_Extract to read_
○ ○ ○ ○ ○
Four powerful voices give the song an impressive vocal depth. Rose Stone sings, “I cloud nine when I want to.” Freddie Stone follows with: “Out of school, yeah.” Then Larry Graham: “County fair in the country sun,” and Sly finishes the verse with, “And everything, it's true, ooh yeah,” hitting some sweet high notes at the end. Then they all come together for the chorus: “Hot fun in the summertime,” repeated four times. The song has universal appeal: anyone who remembers youthful summers with unlimited free time on their hands can sway along to this one and tap into some fond memories, and perhaps some sad ones too. The conclusion contains a melancholy reminder that the summer passes too fast: "First of the fall and then she goes back."
“Summer in the City,” written by John Sebastian, Mark Sebastian, and Steve Boone; performed by The Lovin’ Spoonful (1966): This song reached number one on the Billboard Hot 100 in August 1966, and it stayed there for three weeks. It's a catchy New York City tune (you can hear jackhammers and car horns) that grabs your attention instantly with its opening lyrics, which are concise, evocative, and sung with intensity: “Hot town, summer in the city/Back of my neck getting dirty and gritty.” You feel a good story coming on right off the bat. John Sebastian's suckering you into thinking this is going to be one long complaint about sweltering summer heat: “Doesn't seem to be a shadow in the city/All around, people looking half dead/Walking on the sidewalk, hotter than a match head.” But soon you realize that's just a setup for an ode to urban summertime fun once the sun has set: “But at night it's a different world/Go out and find a girl/Come-on come-on and dance all night/Despite the heat it'll be alright.”
The satisfying part of the song is that, after a buildup of tension that's aided by a jagged piano part, there's a great release when Sebastian sings, “And babe, don't you know it's a pity/That the days can't be like the nights/In the summer, in the city/In the summer, in the city.”
○ ○ ○ ○ ○
_Task goal_
In the piece on summer songs, how many weeks did "Summer in the City" hold the number one spot on the Billboard Hot 100? The records come from a separate, unrelated source.
○ ○ ○ ○ ○
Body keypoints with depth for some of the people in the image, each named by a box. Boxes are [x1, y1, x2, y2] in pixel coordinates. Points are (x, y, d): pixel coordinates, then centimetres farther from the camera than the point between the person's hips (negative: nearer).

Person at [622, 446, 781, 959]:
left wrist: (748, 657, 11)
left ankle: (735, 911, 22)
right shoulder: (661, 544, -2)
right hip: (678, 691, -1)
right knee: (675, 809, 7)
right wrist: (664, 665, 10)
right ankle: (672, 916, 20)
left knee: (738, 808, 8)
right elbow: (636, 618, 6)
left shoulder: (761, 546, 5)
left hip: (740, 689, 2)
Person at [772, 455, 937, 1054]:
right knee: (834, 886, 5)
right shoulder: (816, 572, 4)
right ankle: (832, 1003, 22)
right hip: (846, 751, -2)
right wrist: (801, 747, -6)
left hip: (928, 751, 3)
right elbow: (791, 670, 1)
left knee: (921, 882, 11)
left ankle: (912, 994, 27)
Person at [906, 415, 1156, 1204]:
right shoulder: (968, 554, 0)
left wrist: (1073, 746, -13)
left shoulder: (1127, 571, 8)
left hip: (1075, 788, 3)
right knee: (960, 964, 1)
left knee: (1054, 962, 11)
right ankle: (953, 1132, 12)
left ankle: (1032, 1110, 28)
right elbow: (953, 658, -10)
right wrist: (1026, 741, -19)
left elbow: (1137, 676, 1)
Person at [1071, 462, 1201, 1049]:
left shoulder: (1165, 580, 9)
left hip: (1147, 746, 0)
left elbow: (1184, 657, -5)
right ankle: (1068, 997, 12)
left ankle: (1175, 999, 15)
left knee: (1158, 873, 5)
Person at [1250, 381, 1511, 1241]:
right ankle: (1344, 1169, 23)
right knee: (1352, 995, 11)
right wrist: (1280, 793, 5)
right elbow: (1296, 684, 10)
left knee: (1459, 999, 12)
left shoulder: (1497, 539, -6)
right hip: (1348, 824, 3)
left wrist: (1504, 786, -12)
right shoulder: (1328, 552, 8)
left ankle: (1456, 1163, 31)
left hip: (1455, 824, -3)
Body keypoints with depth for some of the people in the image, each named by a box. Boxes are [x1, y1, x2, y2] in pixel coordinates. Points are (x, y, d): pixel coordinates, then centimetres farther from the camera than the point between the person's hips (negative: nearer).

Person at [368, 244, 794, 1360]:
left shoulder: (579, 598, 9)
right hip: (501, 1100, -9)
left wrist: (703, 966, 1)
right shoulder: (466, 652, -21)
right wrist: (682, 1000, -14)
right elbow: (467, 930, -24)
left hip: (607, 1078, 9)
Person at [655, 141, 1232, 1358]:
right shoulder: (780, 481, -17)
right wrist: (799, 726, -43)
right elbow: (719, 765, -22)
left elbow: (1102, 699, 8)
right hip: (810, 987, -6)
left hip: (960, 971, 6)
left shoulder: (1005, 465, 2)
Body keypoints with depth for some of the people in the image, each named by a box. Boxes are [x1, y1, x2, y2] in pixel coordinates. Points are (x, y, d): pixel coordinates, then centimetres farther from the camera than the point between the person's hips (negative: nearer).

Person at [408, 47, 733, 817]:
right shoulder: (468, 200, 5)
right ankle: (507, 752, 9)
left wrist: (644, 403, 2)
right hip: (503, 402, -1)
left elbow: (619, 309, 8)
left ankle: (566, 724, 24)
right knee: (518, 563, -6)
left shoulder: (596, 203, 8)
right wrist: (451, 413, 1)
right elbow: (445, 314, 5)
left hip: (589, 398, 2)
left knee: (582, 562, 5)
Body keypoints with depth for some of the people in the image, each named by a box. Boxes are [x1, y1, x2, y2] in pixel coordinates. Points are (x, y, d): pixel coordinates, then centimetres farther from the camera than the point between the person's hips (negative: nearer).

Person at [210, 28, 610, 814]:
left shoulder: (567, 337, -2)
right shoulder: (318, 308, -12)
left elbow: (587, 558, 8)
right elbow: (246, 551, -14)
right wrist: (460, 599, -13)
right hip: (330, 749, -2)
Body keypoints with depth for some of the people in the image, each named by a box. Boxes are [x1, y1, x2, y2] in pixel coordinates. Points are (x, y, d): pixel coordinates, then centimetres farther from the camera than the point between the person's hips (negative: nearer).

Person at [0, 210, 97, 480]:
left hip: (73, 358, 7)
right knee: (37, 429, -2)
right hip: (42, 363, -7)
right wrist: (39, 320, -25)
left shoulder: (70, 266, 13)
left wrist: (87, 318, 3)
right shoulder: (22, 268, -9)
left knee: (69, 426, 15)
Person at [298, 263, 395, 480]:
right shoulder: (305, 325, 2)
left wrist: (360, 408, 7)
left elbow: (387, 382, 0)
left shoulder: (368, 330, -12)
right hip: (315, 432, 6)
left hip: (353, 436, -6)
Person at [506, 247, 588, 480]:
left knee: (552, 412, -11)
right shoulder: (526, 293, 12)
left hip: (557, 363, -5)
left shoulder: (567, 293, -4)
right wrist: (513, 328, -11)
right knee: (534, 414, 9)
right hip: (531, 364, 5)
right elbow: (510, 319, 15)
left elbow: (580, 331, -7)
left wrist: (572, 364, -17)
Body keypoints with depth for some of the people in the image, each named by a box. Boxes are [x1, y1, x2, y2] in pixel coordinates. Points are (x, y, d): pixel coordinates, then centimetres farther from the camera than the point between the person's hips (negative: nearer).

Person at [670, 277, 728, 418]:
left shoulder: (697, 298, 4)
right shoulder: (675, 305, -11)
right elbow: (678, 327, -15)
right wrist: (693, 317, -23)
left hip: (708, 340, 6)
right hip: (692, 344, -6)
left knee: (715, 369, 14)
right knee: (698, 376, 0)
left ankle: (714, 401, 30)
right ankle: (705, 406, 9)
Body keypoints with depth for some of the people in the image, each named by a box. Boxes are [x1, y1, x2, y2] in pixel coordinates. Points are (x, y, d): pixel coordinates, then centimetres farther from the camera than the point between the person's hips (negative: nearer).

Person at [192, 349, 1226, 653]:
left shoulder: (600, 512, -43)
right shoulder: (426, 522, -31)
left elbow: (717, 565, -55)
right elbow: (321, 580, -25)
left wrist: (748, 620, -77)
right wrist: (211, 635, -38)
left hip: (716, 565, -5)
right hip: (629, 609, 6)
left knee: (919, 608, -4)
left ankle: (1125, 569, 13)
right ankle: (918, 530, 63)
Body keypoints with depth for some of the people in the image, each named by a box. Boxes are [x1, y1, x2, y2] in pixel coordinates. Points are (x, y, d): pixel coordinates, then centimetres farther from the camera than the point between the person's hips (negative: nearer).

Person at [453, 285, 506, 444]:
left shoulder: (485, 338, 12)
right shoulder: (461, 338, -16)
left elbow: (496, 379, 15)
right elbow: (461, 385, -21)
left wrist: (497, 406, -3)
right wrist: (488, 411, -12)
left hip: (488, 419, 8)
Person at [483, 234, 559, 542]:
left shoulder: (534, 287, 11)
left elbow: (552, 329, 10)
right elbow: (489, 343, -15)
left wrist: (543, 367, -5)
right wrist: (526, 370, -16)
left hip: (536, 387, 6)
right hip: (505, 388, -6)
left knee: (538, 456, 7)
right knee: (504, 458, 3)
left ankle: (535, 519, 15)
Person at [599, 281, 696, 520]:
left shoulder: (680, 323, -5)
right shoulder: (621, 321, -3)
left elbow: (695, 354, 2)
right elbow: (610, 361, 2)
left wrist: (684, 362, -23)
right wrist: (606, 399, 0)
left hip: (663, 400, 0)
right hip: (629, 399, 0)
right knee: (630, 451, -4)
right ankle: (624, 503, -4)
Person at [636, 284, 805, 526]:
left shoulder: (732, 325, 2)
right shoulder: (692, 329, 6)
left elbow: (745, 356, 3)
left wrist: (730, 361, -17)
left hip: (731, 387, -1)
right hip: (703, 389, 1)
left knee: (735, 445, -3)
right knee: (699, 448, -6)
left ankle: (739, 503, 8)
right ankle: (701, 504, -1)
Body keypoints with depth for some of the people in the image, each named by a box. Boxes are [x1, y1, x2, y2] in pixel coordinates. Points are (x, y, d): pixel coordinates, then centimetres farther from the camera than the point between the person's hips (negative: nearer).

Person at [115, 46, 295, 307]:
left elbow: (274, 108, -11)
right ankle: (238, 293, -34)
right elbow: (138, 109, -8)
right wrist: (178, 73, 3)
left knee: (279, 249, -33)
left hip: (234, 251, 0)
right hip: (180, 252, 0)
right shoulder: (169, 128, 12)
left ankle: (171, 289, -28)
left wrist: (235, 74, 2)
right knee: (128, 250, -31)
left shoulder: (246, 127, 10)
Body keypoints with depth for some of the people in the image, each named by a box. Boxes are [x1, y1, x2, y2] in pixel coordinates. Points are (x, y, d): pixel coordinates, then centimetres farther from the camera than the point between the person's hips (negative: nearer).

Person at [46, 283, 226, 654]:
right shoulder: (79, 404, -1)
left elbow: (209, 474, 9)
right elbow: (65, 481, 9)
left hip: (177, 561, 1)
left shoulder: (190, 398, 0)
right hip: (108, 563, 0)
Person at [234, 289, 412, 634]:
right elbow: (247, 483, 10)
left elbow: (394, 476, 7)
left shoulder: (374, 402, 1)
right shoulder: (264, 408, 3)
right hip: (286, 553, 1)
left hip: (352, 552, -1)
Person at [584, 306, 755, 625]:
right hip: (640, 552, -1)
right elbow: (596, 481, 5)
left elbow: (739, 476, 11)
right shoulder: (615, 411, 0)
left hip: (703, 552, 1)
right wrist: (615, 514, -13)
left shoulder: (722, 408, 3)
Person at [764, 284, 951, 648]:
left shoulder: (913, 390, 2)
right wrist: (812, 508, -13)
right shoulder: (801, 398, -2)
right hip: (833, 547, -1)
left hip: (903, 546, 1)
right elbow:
○ ○ ○ ○ ○
_Result of this task_
Three weeks.